La seule chance d'Hollande
Le credo de l'austérité recule en Europe. La Banque centrale avait, la première, abjuré ses dogmes. Plusieurs gouvernements ont suivi. A cet égard, contrairement à ce qu'on entend partout, le débat avec l'Allemagne, s'il respecte les règles, est légitime. Excédentaire, la République fédérale pourrait fort bien relancer son économie, entraînant derrière elle ses partenaires. Au contraire sa rigueur interne plombe les autres économies. On ne lui demande pas d'être altruiste. Seulement de changer d'égoïsme... Une politique différente sur le continent : c'est la seule chance de Hollande.
Si les autorités monétaires relâchent leur étreinte, si les pays excédentaires favorisent une plus grande activité, si les fonds européens sont débloqués pour l'investissement, l'expansion peut reprendre - timidement - au début de 2014, comme elle l'a déjà fait aux Etats-Unis ou au Japon. Encore faut-il être en mesure de saisir cette chance. L'appareil industriel français est à l'agonie, miné par dix ans d'atermoiements. Les déséquilibres structurels persistent, dans les comptes sociaux comme dans la gestion de l'Etat. Dans tous ces domaines, les réformes sont urgentes.

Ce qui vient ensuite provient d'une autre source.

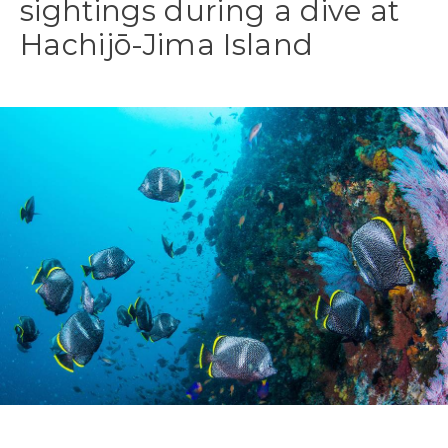
sightings during a dive at
Hachijō-Jima Island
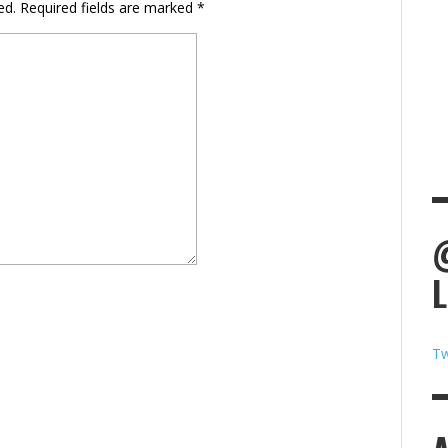
ed.
Required fields are marked
*
Tw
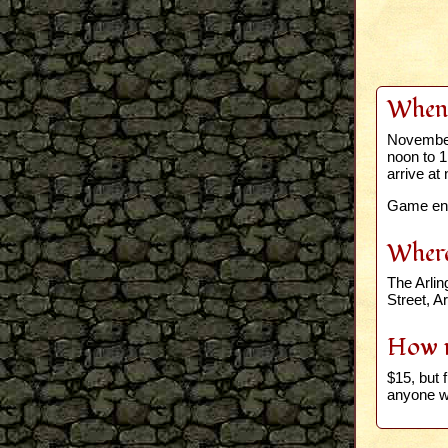
When
November
noon to 
arrive at 
Game end
Wher
The Arli
Street, A
How 
$15, but f
anyone wh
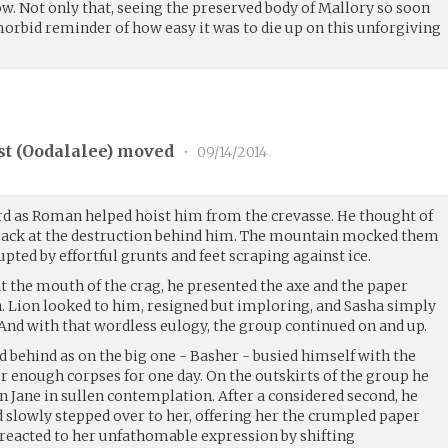
w. Not only that, seeing the preserved body of Mallory so soon
 morbid reminder of how easy it was to die up on this unforgiving
t (
Oodalalee
) moved
•
09/14/2014
rd as Roman helped hoist him from the crevasse. He thought of
 back at the destruction behind him. The mountain mocked them
rupted by effortful grunts and feet scraping against ice.
t the mouth of the crag, he presented the axe and the paper
. Lion looked to him, resigned but imploring, and Sasha simply
And with that wordless eulogy, the group continued on and up.
ed behind as on the big one - Basher - busied himself with the
r enough corpses for one day. On the outskirts of the group he
 Jane in sullen contemplation. After a considered second, he
d slowly stepped over to her, offering her the crumpled paper
 reacted to her unfathomable expression by shifting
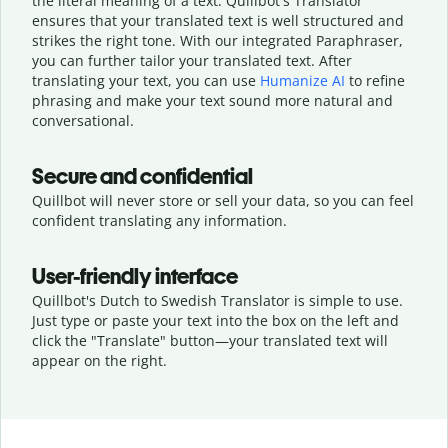
the literal meaning of a text. Quillbot's Translator
ensures that your translated text is well structured and
strikes the right tone. With our integrated Paraphraser,
you can further tailor your translated text. After
translating your text, you can use
Humanize AI
to refine
phrasing and make your text sound more natural and
conversational.
Secure and confidential
Quillbot will never store or sell your data, so you can feel
confident translating any information.
User-friendly interface
Quillbot's Dutch to Swedish Translator is simple to use.
Just type or
paste your text into the box on the left and
click the "Translate" button—
your translated text will
appear on the right.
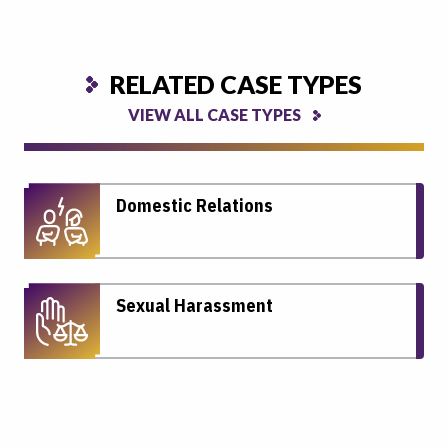
RELATED CASE TYPES
VIEW ALL CASE TYPES
Domestic Relations
Sexual Harassment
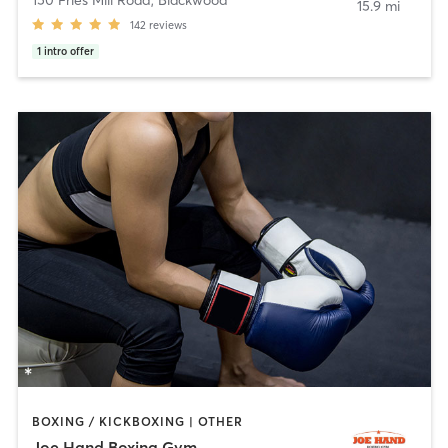
15.9 mi
142
reviews
1
intro offer
BOXING / KICKBOXING | OTHER
Joe Hand Boxing Gym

Pour jouer cette carte - la seule qui reste -, il y faudra une constance redoublée. Un nouveau gouvernement avant l'été, qui soit cette fois une équipe de combat, un élargissement au centre avec François Bayrou, sinon dans le dispositif, du moins pas très loin, un programme de mesures indispensables, qui réforme l'Etat, instaure enfin le non-cumul des mandats, rééquilibre les retraites, favorise l'investissement, mais protège mieux, aussi, les plus défavorisés, change la formation professionnelle pour mieux aider les chômeurs, donne de nouveaux droits aux salariés.
La France donne parfois le sentiment qu'elle se résigne à sortir lentement de l'Histoire, entre déclin industriel, atonie entrepreneuriale, paralysie du système politique. Une social-démocratie partout sur la défensive ne saurait servir de seul étendard. Ceux qui aiment leur pays attendent une République du sursaut.